## ЗАДАНИЕ:
Пожалуйста, отредактируйте все записи ниже: замените «Sentiment Summed» на «Summed Sentiment» и приведите записи целиком, больше ничего не меняя.

## СОХРАНЁННЫЕ ЗАПИСИ:

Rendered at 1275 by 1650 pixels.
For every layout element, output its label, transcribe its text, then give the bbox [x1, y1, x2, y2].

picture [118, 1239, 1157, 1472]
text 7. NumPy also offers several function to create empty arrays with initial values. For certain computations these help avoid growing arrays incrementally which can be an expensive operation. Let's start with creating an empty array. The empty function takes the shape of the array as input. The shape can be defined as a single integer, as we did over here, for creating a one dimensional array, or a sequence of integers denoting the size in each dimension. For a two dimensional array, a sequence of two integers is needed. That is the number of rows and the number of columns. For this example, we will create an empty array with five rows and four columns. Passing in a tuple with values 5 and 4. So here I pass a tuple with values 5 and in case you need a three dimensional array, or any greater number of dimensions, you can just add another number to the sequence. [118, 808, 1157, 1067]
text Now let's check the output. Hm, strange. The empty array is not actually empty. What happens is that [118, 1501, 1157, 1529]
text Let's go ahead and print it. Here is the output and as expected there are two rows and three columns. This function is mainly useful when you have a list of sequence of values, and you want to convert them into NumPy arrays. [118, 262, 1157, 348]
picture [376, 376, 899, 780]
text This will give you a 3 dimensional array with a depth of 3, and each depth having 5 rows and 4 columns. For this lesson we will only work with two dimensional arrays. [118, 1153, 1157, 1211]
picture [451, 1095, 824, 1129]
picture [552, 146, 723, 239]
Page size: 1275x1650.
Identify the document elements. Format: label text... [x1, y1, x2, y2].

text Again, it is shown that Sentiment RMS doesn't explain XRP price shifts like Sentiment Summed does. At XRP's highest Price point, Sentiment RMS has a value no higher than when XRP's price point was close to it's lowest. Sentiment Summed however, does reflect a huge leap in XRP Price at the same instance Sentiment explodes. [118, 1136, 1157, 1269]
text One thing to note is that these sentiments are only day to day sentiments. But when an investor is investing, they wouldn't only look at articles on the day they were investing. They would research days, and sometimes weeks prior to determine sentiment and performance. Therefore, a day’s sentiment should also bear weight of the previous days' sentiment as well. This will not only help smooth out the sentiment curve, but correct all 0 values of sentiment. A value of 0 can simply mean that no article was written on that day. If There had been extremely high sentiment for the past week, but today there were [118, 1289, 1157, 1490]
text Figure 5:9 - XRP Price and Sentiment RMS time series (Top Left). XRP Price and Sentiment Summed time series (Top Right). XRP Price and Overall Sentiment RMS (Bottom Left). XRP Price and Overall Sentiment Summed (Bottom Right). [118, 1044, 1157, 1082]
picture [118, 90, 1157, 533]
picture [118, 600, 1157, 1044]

## РЕЗУЛЬТАТ:
Rendered at 1275 by 1650 pixels.
For every layout element, output its label, transcribe its text, then give the bbox [x1, y1, x2, y2].

picture [118, 1239, 1157, 1472]
text 7. NumPy also offers several function to create empty arrays with initial values. For certain computations these help avoid growing arrays incrementally which can be an expensive operation. Let's start with creating an empty array. The empty function takes the shape of the array as input. The shape can be defined as a single integer, as we did over here, for creating a one dimensional array, or a sequence of integers denoting the size in each dimension. For a two dimensional array, a sequence of two integers is needed. That is the number of rows and the number of columns. For this example, we will create an empty array with five rows and four columns. Passing in a tuple with values 5 and 4. So here I pass a tuple with values 5 and in case you need a three dimensional array, or any greater number of dimensions, you can just add another number to the sequence. [118, 808, 1157, 1067]
text Now let's check the output. Hm, strange. The empty array is not actually empty. What happens is that [118, 1501, 1157, 1529]
text Let's go ahead and print it. Here is the output and as expected there are two rows and three columns. This function is mainly useful when you have a list of sequence of values, and you want to convert them into NumPy arrays. [118, 262, 1157, 348]
picture [376, 376, 899, 780]
text This will give you a 3 dimensional array with a depth of 3, and each depth having 5 rows and 4 columns. For this lesson we will only work with two dimensional arrays. [118, 1153, 1157, 1211]
picture [451, 1095, 824, 1129]
picture [552, 146, 723, 239]
Page size: 1275x1650.
Identify the document elements. Format: label text... [x1, y1, x2, y2].

text Again, it is shown that Sentiment RMS doesn't explain XRP price shifts like Summed Sentiment does. At XRP's highest Price point, Sentiment RMS has a value no higher than when XRP's price point was close to it's lowest. Summed Sentiment however, does reflect a huge leap in XRP Price at the same instance Sentiment explodes. [118, 1136, 1157, 1269]
text One thing to note is that these sentiments are only day to day sentiments. But when an investor is investing, they wouldn't only look at articles on the day they were investing. They would research days, and sometimes weeks prior to determine sentiment and performance. Therefore, a day’s sentiment should also bear weight of the previous days' sentiment as well. This will not only help smooth out the sentiment curve, but correct all 0 values of sentiment. A value of 0 can simply mean that no article was written on that day. If There had been extremely high sentiment for the past week, but today there were [118, 1289, 1157, 1490]
text Figure 5:9 - XRP Price and Sentiment RMS time series (Top Left). XRP Price and Summed Sentiment time series (Top Right). XRP Price and Overall Sentiment RMS (Bottom Left). XRP Price and Overall Summed Sentiment (Bottom Right). [118, 1044, 1157, 1082]
picture [118, 90, 1157, 533]
picture [118, 600, 1157, 1044]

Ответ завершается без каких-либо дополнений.